Estrategias para Aliviar los Dolores Musculares

  • Ejercicio moderado: Realizar ejercicios de bajo impacto, como caminar o nadar, puede ayudar a fortalecer los músculos y reducir la incidencia de dolores musculares.
  • Postura correcta: Mantener una postura adecuada es crucial. Evite estar de pie o sentada por períodos prolongados y utilice sillas con soporte lumbar.
  • Uso de calor y frío: Aplicar compresas calientes o frías en áreas doloridas puede ser muy efectivo para aliviar el dolor.
  • Fisioterapia para embarazadas: La fisioterapia ofrece técnicas especializadas que adaptan tratamientos específicos para embarazadas, ayudando a aliviar los dolores musculares y a preparar el cuerpo para el parto.

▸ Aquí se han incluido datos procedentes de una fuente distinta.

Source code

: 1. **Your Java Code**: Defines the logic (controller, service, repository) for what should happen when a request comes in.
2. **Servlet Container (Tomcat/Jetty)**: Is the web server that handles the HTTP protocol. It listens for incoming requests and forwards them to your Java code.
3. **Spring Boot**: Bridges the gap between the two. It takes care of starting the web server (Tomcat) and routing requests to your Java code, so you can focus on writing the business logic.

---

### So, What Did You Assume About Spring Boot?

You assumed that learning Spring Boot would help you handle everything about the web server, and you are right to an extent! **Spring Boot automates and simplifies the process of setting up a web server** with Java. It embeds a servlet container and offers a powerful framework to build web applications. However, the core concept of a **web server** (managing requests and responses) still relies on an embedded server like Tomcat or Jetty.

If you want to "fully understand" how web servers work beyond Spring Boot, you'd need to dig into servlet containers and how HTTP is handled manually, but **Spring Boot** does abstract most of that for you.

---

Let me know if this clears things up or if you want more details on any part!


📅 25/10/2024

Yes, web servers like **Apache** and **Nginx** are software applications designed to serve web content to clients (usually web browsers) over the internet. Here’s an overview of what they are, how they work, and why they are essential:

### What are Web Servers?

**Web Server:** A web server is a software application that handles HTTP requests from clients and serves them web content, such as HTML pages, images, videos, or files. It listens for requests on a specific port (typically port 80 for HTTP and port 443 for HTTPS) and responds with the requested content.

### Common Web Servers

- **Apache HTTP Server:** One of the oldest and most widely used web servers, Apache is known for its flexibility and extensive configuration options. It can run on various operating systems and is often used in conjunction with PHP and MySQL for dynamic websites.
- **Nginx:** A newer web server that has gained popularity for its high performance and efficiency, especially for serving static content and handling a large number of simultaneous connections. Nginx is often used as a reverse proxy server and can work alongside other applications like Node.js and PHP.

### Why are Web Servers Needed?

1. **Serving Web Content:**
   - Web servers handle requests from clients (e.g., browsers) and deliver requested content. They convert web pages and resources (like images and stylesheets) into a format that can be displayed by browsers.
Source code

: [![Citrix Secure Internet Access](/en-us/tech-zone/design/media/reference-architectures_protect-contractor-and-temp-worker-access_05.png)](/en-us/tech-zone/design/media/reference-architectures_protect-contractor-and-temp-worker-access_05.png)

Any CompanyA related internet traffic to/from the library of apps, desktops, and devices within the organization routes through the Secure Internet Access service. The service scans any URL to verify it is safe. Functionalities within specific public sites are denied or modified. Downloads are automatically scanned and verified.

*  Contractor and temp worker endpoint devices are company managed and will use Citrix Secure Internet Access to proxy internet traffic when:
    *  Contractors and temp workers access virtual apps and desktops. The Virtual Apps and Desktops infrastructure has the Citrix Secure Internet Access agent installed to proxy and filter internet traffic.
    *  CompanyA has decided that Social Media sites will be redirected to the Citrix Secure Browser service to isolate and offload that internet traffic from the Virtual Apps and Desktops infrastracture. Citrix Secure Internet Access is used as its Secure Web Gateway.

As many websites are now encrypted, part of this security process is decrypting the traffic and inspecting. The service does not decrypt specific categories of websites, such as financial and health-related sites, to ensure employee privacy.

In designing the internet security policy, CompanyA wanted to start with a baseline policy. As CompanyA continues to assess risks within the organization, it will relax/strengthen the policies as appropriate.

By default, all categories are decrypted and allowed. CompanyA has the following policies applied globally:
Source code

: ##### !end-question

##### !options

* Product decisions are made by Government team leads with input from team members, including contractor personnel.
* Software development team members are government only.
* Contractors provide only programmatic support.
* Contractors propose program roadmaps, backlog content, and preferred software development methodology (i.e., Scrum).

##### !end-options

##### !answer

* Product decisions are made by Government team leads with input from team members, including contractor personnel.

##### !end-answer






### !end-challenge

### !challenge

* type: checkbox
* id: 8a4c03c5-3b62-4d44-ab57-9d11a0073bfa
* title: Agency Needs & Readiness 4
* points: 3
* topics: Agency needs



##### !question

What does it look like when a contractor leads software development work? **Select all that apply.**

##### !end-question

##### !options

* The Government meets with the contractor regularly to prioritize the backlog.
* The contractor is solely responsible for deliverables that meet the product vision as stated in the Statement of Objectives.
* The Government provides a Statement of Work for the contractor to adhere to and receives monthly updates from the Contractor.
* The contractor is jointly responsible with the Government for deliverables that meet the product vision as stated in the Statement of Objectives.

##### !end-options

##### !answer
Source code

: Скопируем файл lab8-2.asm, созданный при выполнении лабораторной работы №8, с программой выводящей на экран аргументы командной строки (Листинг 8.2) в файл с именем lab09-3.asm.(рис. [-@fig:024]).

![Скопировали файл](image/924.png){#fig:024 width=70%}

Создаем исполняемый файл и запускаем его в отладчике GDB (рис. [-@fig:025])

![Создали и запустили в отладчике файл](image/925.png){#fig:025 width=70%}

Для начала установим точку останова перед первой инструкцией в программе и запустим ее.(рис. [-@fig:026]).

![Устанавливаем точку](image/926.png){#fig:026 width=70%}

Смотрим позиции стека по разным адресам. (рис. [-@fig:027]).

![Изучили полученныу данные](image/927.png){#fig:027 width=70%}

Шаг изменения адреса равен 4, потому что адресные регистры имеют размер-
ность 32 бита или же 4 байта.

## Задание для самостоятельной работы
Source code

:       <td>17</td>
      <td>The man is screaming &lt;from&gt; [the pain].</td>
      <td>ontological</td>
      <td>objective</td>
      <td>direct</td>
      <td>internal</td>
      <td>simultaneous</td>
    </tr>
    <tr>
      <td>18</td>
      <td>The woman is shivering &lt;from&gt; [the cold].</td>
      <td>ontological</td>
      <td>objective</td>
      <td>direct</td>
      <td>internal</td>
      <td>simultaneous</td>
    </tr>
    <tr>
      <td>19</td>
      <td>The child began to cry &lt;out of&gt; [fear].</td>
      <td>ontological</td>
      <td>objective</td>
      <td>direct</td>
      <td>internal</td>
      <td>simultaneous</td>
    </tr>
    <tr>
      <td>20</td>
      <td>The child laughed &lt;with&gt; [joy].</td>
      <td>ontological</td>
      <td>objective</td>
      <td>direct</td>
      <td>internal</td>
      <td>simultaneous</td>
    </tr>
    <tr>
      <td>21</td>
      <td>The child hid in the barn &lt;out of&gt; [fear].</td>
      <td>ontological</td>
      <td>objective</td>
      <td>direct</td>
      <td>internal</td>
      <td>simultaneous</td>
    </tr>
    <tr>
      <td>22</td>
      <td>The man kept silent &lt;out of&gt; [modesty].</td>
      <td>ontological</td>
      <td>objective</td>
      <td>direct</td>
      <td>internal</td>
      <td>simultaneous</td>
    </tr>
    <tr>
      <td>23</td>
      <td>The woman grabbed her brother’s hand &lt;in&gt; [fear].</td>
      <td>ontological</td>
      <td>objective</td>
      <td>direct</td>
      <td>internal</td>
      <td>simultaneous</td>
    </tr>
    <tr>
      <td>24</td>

Consejos Adicionales para Aliviar el Dolor

  • Descanso y posición cómoda: Descansar lo suficiente y encontrar una posición cómoda puede ayudar a reducir la presión sobre el ligamento redondo y aliviar el dolor.
  • Aplicar calor o frío: Puedes aplicar una compresa caliente o una bolsa de agua caliente en el área dolorida para ayudar a relajar los músculos y aliviar la tensión. Algunas mujeres también encuentran alivio al aplicar una compresa fría en la zona.
  • Baños calientes: Tomar un baño caliente puede ayudar a relajar los músculos y reducir la incomodidad causada por el ligamento redondo.
  • Masajes suaves: Los masajes suaves en la zona pueden aliviar la tensión muscular en los ligamentos. Puedes utilizar aceites esenciales como lavanda o menta diluidos en un aceite base, que son relajantes y analgésicos naturales.
  • Ejercicios de estiramiento: Algunos ejercicios de estiramiento suaves y controlados pueden ayudar a aliviar la tensión en el ligamento redondo. Los movimientos bruscos pueden tensar los ligamentos redondos y empeorar el dolor.